Блок был религиозен. Блаженные края в этом стихотворении — христианский рай. Поэт говорит, что его лирические герои мечтали прожить в неразрывном душевном слиянии и умереть вместе, в один день, в одно мгновение, — вместе перейти через смерть в потусторонние «блаженные края». Не только в стихах, но и в жизни сам Блок такой эксперимент поставил: предпринял попытку безраздельного, высокого, полного, да что там: перешагивающего через природу и прямо сверхчеловеческого слияния с возлюбленной, — что и в голову не могло бы прийти Пушкину. Эксперимент Блока, по замыслу величественный, а со стороны и в деталях слегка карикатурный, дал отрицательный результат, провалился. Сверхчеловеческое слияние оказалось невозможным. Мечта обманула, «как всякая мечта». Заметим, что в эпоху Пушкина похожий эксперимент, много опережая своё время, поставил, хоть и не в таком масштабе (но зато и без карикатурности), Евгений Боратынский. Там тоже «мечта обманула», но додумать эту мысль, уразуметь невоплотимость этой мечты умный Боратынский не может: его не пускает эпоха гармонической точности. Мешает каррарский мрамор пушкинского стиха. Атом еще целомудрен, пространство не кривляется, галактики не разбегаются.

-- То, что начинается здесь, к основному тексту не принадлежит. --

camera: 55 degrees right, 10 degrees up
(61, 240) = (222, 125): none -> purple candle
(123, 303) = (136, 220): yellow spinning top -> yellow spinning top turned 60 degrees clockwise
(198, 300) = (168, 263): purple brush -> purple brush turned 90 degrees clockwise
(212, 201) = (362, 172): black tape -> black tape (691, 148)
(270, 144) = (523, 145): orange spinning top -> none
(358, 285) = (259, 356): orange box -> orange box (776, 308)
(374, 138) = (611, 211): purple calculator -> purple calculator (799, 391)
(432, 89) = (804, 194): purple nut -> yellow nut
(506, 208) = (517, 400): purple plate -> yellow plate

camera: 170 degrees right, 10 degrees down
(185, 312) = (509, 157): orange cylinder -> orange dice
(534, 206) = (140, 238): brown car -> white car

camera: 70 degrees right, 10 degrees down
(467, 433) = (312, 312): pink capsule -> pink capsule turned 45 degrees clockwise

В XX веке эксперимент Блока, непонятный в прежние века, стал едва ли не обязателен для поэта; таково было нравственное требование времени. Носитель поэтического дара должен сам, на своем опыте, не с чужих слов, убедиться, что эта мечта (новая мечта) несбыточна, — без этого вряд ли поэт может состояться. Но гибнуть при этом, спасибо Блоку, другим уже не обязательно. Трагический масштаб пережитого Блоком отвечает трагическому масштабу его дарования, а возможность для такого эксперимента, не обязательно со столь страшным исходом, создала новая эпоха, противопоставившая себя эпохе гармонической точности; у той, прежней, не было для такого ужаса выразительных средств.

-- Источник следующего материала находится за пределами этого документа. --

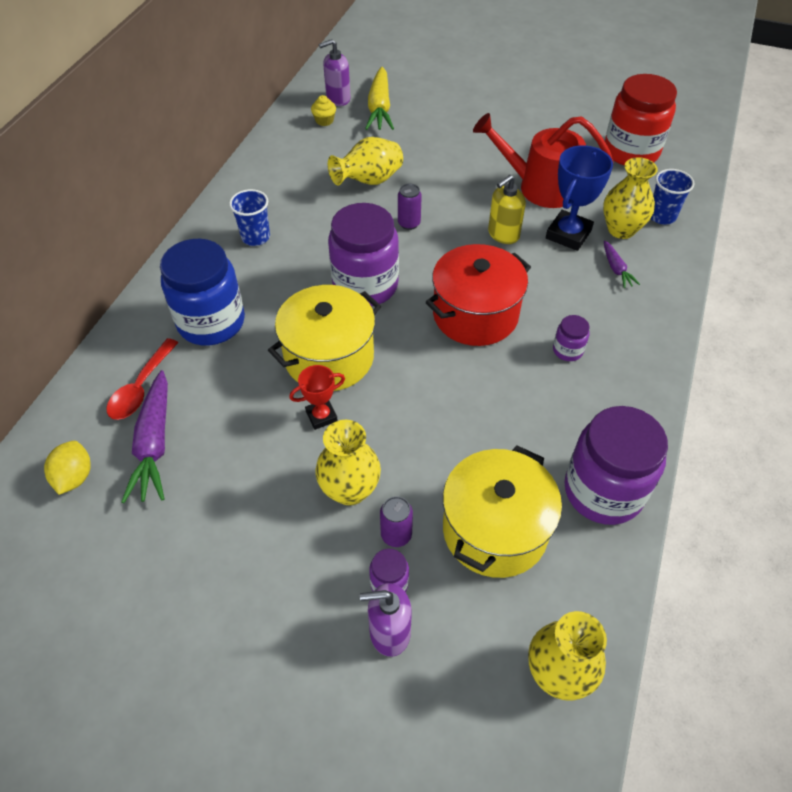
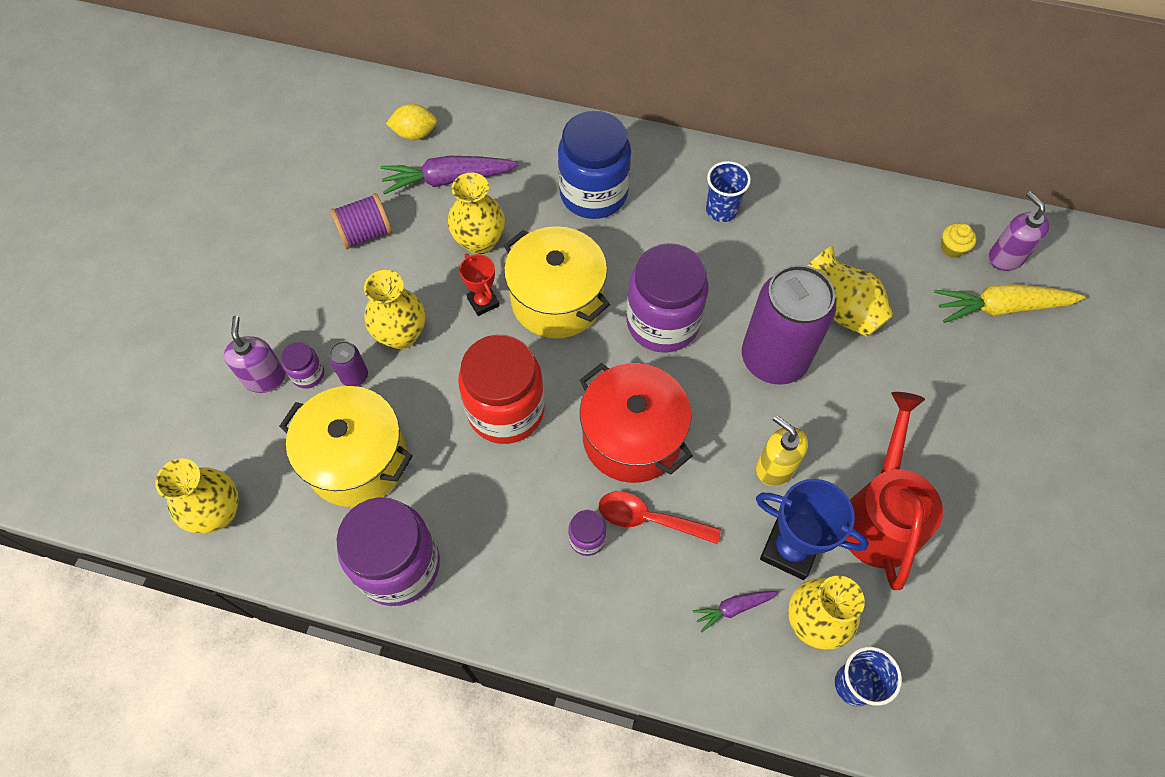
camera: 85 degrees right, 10 degrees up
(141, 388) = (509, 156): red spoon -> red spoon (649, 519)
(207, 528) = (365, 233): none -> purple spool
(246, 417) = (480, 241): none -> yellow vase
(409, 223) = (774, 359): purple can -> purple can, size x2.44
(631, 152) = (999, 654): red jar -> red jar (506, 410)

Свет дня неподкупен! Как много стоит за этим изумительным тропом… Принизим, однако, приземлим его на минуту прямой расшифровкой. Выходит, что вечерний свет или утренний — подкупен, а раз подкупен, то и подкуплен: то есть льстит нам. Можно этот смысл и вообще опошлить, да и сделано это уже не раз, под бренчание струн: «Знакомлюсь только днём, а если выйдет вечером, то лишь под фонарем», — это сопоставление полезно, чтобы понять, какая высота задана Блоком.

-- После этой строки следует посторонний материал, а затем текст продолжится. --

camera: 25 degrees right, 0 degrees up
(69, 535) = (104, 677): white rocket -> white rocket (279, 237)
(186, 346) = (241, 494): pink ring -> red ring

Среди достижений новейшего времени есть такое: мы не можем отказать женщине в том, что позволяем мужчине. Душа человеческая, оставаясь клубком противоречий, требует равенства, равноправия. Как Пушкин изумился бы, увидев женщину в брюках на балу, не в маскараде! Конечно, трудность, пока не преодолённая, тут осталась: физиологическое назначение полов, их природное различие пока не снято. Традиция тоже тут. Веками традиция выпячивала ролевое различие мужчин и женщин, противопоставляла их друг другу во всем, начиная с внешности, с одежды, упивалась этим несходством, черпала в нем взаимное влечение и столь несхожие вещи, как восхищение женщиной и помыкание ею. Была ли бесправная женщина прошлого всегда несчастнее свободной и раскрепощенной женщины современности, в своих повадках и одежде похожей на мужчину, вопрос не совсем простой. Этот вопрос отложим, а признаем вот что: мечта, владевшая Пушкиным в его последнем матримониальном предприятии; мечта, в конечном счете разрешившаяся столь трагически; мечта пожалуй и красивая, но очень обычная, традиционная и почти пошлая (разве мог он жениться не на молоденькой, не на целомудренной, не на красавице?), — была несопоставимо мельче мечты Блока. Зато и трагедия, которой увенчалась космическая любовь Блока, необычней и страшней трагедии Пушкина.